Benchmark Content Safety Guardrails with Automated Test Suite & Reports

Created by

Patrick Siewert

Last update

Last update a day ago

🛡️ Evaluate Guardrails Node Accuracy with Automated Test Suite

This workflow benchmarks the n8n Guardrails node across multiple safety categories -including PII, NSFW, jailbreak attempts, secret keys, and unsafe URLs.
It runs 36 structured test cases, classifies each as PASS or VIOLATION, calculates accuracy metrics, and emails a detailed HTML report.

🔄 How it works

The workflow loops through 36 predefined test prompts.
Each prompt is checked by the Guardrails node for violations.
Results are recorded as PASS or VIOLATION.
The system calculates metrics (accuracy, precision, recall, F1).
A formatted Markdown → HTML report is generated and sent via Gmail.

⚙️ Set up steps

Add your OpenAI and Gmail credentials in n8n.
Replace YOUR_MAIL_HERE in the Gmail node with your own address.
(Optional) Change the model in the OpenAI Chat Model node.
- Default: gpt-4o-mini
- You can switch to gpt-5 or another available model if needed.
Click Execute Workflow: test cases will run automatically.
Check your inbox for the results.

🧠 Who it’s for

AI safety testers and workflow developers
n8n users experimenting with the Guardrails node
Teams validating LLM moderation, filtering, or compliance setups

🧩 Requirements

n8n v1.119+
Guardrails node enabled
OpenAI credentials (optional but recommended)
Email integration (Gmail or SendGrid)

💡 Why it’s useful

Use this test suite to understand how accurately the Guardrails node identifies unsafe content across different categories. The generated metrics help you fine-tune thresholds, compare models, and strengthen AI moderation workflows.
════════════════════
From the Guardrails workflow description, write down the passage word for word, starting at "Last update a" and ending after "and unsafe URLs.". The records are separate material, apart from the Guardrails workflow description.
════════════════════
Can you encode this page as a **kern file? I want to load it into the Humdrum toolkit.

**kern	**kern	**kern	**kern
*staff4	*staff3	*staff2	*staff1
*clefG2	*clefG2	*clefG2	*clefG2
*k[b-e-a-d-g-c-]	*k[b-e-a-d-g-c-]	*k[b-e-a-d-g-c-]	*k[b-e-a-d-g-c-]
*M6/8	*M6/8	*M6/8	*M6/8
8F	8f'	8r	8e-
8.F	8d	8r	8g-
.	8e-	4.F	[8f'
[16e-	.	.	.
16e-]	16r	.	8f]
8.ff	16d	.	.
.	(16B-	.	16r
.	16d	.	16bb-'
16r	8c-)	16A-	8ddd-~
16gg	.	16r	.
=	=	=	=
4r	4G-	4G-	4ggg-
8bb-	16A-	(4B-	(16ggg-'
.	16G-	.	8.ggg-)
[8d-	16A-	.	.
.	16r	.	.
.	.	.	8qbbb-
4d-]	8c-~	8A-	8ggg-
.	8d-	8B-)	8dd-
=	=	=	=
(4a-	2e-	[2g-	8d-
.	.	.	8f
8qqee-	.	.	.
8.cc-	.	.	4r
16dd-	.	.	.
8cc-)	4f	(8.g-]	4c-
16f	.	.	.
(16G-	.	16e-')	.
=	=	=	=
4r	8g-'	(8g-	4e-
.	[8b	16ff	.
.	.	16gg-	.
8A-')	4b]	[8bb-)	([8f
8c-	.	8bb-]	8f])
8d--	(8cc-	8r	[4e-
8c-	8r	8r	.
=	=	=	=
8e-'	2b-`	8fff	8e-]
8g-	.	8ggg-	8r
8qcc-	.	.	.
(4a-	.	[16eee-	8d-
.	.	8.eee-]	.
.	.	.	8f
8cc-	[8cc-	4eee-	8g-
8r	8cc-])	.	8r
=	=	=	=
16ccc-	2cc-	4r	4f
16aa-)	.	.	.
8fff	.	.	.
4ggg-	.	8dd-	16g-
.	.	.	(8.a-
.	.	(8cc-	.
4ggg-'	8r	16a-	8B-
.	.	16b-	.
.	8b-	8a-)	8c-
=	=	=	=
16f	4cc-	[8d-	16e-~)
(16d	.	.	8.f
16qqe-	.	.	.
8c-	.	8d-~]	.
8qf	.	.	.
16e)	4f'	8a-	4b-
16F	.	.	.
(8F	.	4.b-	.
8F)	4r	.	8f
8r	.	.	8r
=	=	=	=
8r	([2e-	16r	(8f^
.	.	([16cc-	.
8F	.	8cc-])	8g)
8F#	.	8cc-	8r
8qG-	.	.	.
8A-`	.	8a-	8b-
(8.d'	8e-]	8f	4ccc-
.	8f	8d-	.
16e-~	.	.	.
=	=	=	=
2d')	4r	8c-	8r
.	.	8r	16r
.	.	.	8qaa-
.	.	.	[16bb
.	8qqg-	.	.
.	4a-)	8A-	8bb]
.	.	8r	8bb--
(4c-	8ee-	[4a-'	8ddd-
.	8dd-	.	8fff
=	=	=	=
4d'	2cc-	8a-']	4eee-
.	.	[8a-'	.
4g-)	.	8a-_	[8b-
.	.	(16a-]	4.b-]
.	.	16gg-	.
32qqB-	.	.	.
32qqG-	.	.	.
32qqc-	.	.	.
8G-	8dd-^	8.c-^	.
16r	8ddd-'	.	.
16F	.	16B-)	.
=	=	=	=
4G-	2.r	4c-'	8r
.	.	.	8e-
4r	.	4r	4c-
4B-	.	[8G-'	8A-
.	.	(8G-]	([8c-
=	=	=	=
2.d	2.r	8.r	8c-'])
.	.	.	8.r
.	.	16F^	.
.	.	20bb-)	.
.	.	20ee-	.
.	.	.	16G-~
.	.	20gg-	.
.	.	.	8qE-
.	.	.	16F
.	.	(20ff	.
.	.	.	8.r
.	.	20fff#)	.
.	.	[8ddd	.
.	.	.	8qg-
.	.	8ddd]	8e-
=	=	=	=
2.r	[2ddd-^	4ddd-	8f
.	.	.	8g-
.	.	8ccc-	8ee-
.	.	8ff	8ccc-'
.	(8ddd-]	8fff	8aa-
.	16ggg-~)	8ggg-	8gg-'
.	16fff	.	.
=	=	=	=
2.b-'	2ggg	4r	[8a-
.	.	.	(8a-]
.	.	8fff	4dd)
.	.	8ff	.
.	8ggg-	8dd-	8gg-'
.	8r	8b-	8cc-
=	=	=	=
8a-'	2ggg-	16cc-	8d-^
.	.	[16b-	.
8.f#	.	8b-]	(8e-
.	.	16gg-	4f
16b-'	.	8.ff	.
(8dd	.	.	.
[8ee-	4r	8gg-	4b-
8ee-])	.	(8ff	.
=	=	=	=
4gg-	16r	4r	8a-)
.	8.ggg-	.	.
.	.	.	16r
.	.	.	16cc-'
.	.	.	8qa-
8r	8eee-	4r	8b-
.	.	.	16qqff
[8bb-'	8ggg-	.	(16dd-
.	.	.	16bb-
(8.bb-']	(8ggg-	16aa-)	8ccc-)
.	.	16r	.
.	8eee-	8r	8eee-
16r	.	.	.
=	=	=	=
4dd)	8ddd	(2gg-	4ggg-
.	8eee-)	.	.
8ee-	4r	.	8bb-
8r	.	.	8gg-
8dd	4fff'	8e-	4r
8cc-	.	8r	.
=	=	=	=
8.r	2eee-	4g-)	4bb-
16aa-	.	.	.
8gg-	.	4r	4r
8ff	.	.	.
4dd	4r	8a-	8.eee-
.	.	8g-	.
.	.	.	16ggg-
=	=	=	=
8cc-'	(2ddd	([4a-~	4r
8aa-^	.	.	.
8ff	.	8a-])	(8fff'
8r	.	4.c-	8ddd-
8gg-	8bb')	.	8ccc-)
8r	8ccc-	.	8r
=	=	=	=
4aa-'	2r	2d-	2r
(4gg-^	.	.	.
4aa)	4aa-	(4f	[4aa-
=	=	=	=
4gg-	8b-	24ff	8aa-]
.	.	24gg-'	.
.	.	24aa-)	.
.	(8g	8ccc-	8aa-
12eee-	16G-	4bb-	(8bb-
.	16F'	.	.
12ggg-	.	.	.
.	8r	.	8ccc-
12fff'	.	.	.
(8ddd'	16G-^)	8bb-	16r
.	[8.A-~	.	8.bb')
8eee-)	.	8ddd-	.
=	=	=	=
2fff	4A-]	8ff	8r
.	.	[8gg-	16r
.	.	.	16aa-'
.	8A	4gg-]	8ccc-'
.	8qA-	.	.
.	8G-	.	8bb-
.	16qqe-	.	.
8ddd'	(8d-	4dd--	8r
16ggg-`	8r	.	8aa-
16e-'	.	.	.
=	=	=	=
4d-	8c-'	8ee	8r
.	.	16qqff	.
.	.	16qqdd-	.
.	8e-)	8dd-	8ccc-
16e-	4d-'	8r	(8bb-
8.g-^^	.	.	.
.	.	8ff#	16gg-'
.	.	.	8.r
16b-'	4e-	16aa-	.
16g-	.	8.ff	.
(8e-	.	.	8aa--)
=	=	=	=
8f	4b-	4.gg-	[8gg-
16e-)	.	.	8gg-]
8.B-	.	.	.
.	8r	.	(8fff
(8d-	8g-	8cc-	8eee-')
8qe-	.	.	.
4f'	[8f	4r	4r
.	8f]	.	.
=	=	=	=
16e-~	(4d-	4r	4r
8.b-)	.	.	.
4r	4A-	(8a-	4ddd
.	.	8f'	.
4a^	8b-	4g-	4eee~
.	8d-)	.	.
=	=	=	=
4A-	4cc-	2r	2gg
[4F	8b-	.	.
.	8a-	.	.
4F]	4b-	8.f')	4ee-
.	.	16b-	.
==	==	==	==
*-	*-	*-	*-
════════════════════
» OUTPUT OF THE TASK:
Last update a day ago

🛡️ Evaluate Guardrails Node Accuracy with Automated Test Suite

This workflow benchmarks the n8n Guardrails node across multiple safety categories -including PII, NSFW, jailbreak attempts, secret keys, and unsafe URLs.